◆ DIRECTIONS FOR THIS TASK: Nothing except the pictures should be left out when you reproduce the listing exactly.

════════

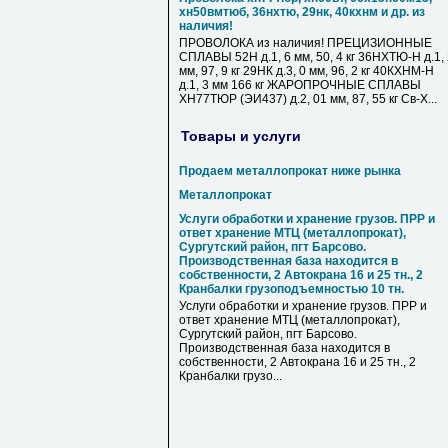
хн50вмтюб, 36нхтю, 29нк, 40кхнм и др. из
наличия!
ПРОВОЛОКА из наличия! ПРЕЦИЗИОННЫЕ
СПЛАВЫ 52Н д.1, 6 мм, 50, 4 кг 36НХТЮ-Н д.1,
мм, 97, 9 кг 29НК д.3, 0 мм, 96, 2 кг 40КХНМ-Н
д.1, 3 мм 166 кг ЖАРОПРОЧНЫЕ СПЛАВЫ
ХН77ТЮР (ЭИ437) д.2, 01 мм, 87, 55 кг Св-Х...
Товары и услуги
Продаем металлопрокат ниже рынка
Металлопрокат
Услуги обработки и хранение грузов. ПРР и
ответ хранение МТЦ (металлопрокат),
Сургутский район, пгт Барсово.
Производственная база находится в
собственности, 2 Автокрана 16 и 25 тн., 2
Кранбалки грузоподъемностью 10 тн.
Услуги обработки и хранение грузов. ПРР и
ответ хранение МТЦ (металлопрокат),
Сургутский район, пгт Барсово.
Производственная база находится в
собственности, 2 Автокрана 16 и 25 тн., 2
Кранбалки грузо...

════════

◆ TASK SOLUTION:
хн50вмтюб, 36нхтю, 29нк, 40кхнм и др. из
наличия!
ПРОВОЛОКА из наличия! ПРЕЦИЗИОННЫЕ
СПЛАВЫ 52Н д.1, 6 мм, 50, 4 кг 36НХТЮ-Н д.1,
мм, 97, 9 кг 29НК д.3, 0 мм, 96, 2 кг 40КХНМ-Н
д.1, 3 мм 166 кг ЖАРОПРОЧНЫЕ СПЛАВЫ
ХН77ТЮР (ЭИ437) д.2, 01 мм, 87, 55 кг Св-Х...
Товары и услуги
Продаем металлопрокат ниже рынка
Металлопрокат
Услуги обработки и хранение грузов. ПРР и
ответ хранение МТЦ (металлопрокат),
Сургутский район, пгт Барсово.
Производственная база находится в
собственности, 2 Автокрана 16 и 25 тн., 2
Кранбалки грузоподъемностью 10 тн.
Услуги обработки и хранение грузов. ПРР и
ответ хранение МТЦ (металлопрокат),
Сургутский район, пгт Барсово.
Производственная база находится в
собственности, 2 Автокрана 16 и 25 тн., 2
Кранбалки грузо...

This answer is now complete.